A la pointe de l’épée d’Ellen Kushner

A la pointe de l’épée d’Ellen Kushner

Publié aux éditions Folio SF,

Richard Saint-Vière est le plus fameux des tueurs des Bords-d'Eau, le quartier des pickpockets et des prostituées. Aussi brillant qu'impitoyable, violent à ses heures, ce dandy scandaleux gagne sa vie comme mercenaire en vendant ses talents de bretteur au plus offrant, sans trop se soucier de morale. Mais tout va se compliquer lorsque, pour de mystérieuses raisons, certains nobles de la Cité décident de se disputer ses services exclusifs ; Saint-Vière va dès lors se retrouver au cœur d'un inextricable dédale d'intrigues politiques et romanesques qui pourraient bien finir par lui coûter la vie...

J'ai découvert Ellen Kushner aux dernières Imaginales. J'ai d'abord assisté à l'une des conférences à laquelle elle participait. Elle y parlait de la manière dont elle construisait ses personnages notamment ses " vilains" . J'ai ensuite pu lui glisser deux mots lors d'une dédicace. Ellen Kushner est américaine mais s'exprime très bien dans la langue de Molière. Pétillante et avenante, elle m'a parlé de son livre A la pointe de l'épée, vibrant hommage aux romans de cape et d'épée.

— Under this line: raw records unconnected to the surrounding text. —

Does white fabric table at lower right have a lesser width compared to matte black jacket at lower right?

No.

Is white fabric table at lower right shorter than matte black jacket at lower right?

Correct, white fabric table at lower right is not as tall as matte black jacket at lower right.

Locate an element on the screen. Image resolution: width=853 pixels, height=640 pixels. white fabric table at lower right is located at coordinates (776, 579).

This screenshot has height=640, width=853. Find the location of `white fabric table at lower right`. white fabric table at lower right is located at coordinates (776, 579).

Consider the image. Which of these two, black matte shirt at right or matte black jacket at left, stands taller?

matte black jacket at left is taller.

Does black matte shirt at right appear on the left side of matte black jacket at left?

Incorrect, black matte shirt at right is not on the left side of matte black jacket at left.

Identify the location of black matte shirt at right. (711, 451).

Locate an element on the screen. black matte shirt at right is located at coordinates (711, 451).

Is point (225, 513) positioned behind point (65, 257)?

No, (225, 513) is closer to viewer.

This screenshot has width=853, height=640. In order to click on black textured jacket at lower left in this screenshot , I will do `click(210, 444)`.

Deux choses m'ont gênée dans ma lecture de ce roman. Il est d'abord classé en SF. Bien que l'univers développé par Ellen Kushner soit imaginé (elle parle du quartier des Bords d'Eau, de la Colline, ...), je ne vois aucune autre manière de rattacher ce livre à la SF. Petite déception sur ce point. Je m'attendais peut-être à quelque chose de plus développé.

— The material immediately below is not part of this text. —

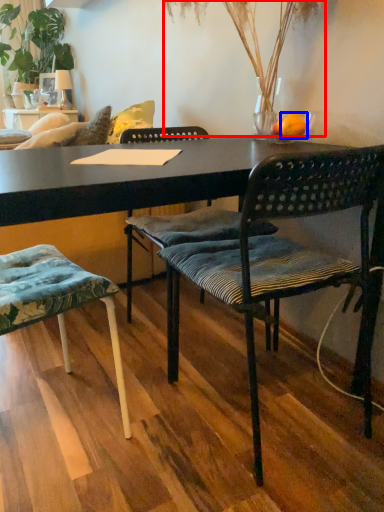
Question: Which of the following is the farthest to the observer, plant (highlighted by a red box) or orange (highlighted by a blue box)?

Choices:
 (A) plant
 (B) orange

Answer: (B)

Ensuite, la seconde chose qui m'a gênée, c'est la manière d'écrire de l'auteur. Elle écrit extrêmement bien et c'est parfois assez ardu. Je dois reconnaître qu'elle possède un style que je vois peu en littérature contemporaine. Elle Kushner procède beaucoup par allusions, sous-entendus, non-dits et c'est parfois un difficile à suivre. Elle utilise notamment le discours indirect libre, pas toujours évident à décrypter! Ainsi la première partie du roman laisse le lecteur dans le flou. On fait la connaissance de Richard Saint-Vière, bretteur qui se met au service des plus nobles pour tuer au nom de l'honneur, sans guère de morale. Il vit avec un certain Alec. On sait peut de choses sur ce dernier. Entrent alors en scène de nombreux autres personnages, tous nobles, qui complotent chacun dans leur coin. Je dois dire que j'ai trouvé l'intrigue de départ assez mystérieuse. " Embrouillée " ne serait pas le bon terme, car l'auteur sait parfaitement ce qu'elle fait, mais c'est plutôt difficile d'accès.

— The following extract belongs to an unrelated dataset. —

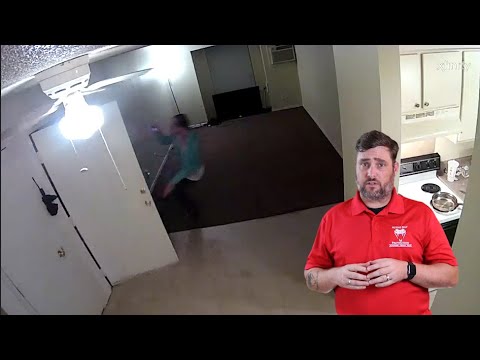
Find the location of a particular element. The image size is (480, 360). door knob where you open door is located at coordinates (146, 201).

En revanche, la seconde partie du roman m'a énormément plu. On comprend peu à peu qui joue un rôle et par rapport à qui. Les pièces du puzzle se mettent en place tout doucement. A ce moment-là, l'auteur nous embarque vraiment dans son histoire de cape et d'épée et j'ai tout simplement adoré cette ambiance du siècle classique, les vengeances des uns et des autres, les complots pour renverser tel ou tel homme de pouvoir mais surtout l'intelligence et la loyauté de Richard Saint-Vière. Comme me l'a confié Ellen Kushner, Richard est un méchant, dénué de morale certes, mais c'est un méchant " lumineux" . On se prend au jeu. Qui a trahi Richard? Pour quelle raison? C'est une réussite de bout en bout jusqu'au retournement final.

A la pointe de l'épée est finalement un roman très abouti qui se déguste lentement. L'écriture délicate et complexe de l'auteur font de ce livre un classique à découvrir.